There is a popular myth that science and religion are at odds and have been throughout history. Maybe you were even taught this myth at school.
I’m sure you’ve heard of Galileo Galilei. He’s that famous 17th century scientist who tried to convince everyone that the Earth revolves around the sun. Then the Catholic Church demonized and imprisoned him for his troubles. Or so the story goes.
It’s not true. At least, not entirely.
Welcome to the first in what will be a series of blog posts about the true history of science and religion. I say true because this series will shoot down some pervasive myths that you may not have been aware are actually myths.
It’s long been thought by many that the story of science and religion is full of conflict. But, as I hope to make clear in these articles, the real story is much more benign. Sure, there have been conflicts between science and religion, but fewer and less serious than you might think.
The Conflict Thesis
Two men popularized the idea of constant conflict between science and religion (now known as the conflict thesis) in the late 1800’s. The first, John William Draper, was a scientist. He wrote a book called History of the Conflict between Religion and Science (1874). The second, a writer named Andrew Dickson White, wrote a book called A History of the Warfare of Science with Theology in Christendom (1896). Both books remained influential for a while, but historians eventually realized that they made their cases by distorting the facts.
Historians of science have rejected the conflict thesis since the 1970’s. But it hasn’t gone away.
That brings us back to Galileo. His trial by the Catholic Church is often used as an example of conflict between science and religion. On the surface, this sounds reasonable. After all, the Church tried him for heresy. But the details matter.

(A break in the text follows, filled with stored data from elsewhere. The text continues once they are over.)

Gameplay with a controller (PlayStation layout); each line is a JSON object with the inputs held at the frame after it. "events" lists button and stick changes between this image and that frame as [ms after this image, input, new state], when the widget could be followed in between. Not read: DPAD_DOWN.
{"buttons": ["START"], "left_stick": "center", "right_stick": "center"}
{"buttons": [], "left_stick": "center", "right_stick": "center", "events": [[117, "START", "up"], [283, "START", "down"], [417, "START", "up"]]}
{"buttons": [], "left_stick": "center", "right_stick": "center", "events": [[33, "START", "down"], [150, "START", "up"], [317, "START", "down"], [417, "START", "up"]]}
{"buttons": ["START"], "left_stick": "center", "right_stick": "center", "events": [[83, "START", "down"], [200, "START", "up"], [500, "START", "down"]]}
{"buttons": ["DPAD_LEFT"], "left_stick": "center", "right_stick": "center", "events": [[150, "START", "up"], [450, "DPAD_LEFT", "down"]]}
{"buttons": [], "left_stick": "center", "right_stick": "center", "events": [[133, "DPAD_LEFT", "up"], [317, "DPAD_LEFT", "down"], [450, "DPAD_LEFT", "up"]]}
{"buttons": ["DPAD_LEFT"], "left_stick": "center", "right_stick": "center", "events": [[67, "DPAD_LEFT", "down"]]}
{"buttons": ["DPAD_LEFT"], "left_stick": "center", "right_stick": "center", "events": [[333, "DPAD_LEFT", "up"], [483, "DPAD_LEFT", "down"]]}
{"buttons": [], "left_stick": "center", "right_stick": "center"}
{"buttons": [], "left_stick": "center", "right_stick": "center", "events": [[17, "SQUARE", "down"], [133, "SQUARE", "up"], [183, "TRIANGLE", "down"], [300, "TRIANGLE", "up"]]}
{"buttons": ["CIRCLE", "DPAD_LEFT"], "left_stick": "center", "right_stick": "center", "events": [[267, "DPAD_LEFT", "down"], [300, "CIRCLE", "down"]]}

In Galileo’s time, educated people believed that the earth was a motionless sphere located at the center of a spherical universe. The sun, moon and five known planets orbited the earth. This was a well-defined worldview, accepted since the time of Aristotle and Ptolemy, and we can use the words geocentric (earth-centered) and geostatic (stationary earth) to describe it.
Copernicanism is Born
In 1543, Nicolaus Copernicus introduced a new worldview in his book On the Revolutions of the Heavenly Spheres. In this new worldview the universe was still spherical and the moon still orbited the earth, but the earth rotated around its own axis and orbited the sun, along with the 5 other known planets. We can use the words heliocentric (sun-centered) and geokinetic (moving earth) to describe this worldview.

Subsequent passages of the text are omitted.